(Extracted page text data)
· · ·

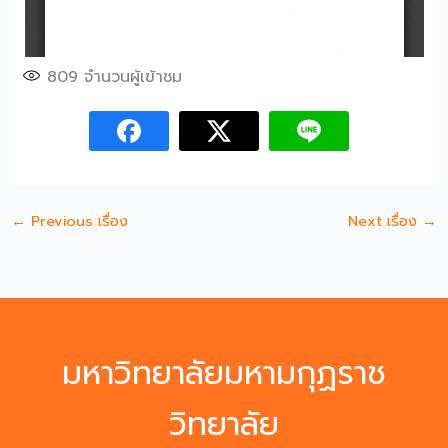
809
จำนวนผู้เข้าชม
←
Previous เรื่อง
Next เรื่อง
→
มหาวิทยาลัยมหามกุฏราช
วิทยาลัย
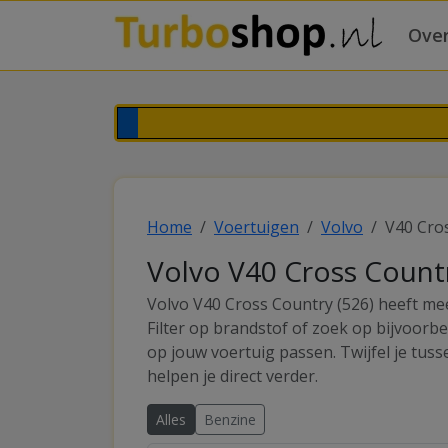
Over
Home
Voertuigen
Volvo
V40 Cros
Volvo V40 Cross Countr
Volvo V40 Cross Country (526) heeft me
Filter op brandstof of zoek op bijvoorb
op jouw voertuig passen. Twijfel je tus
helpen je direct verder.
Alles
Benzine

· · ·

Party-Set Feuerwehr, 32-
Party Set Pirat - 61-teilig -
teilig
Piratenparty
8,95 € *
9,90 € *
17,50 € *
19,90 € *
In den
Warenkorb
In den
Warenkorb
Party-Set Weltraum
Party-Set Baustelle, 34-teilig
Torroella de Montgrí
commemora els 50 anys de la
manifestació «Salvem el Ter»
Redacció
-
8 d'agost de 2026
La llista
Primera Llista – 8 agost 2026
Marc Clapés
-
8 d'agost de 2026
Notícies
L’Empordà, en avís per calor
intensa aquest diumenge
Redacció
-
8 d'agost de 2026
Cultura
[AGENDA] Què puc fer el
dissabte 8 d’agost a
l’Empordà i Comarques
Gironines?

· · ·

» Task statement: A single figure is required: the number of lines above in which the string "teilig" appears.

» Task solution: 3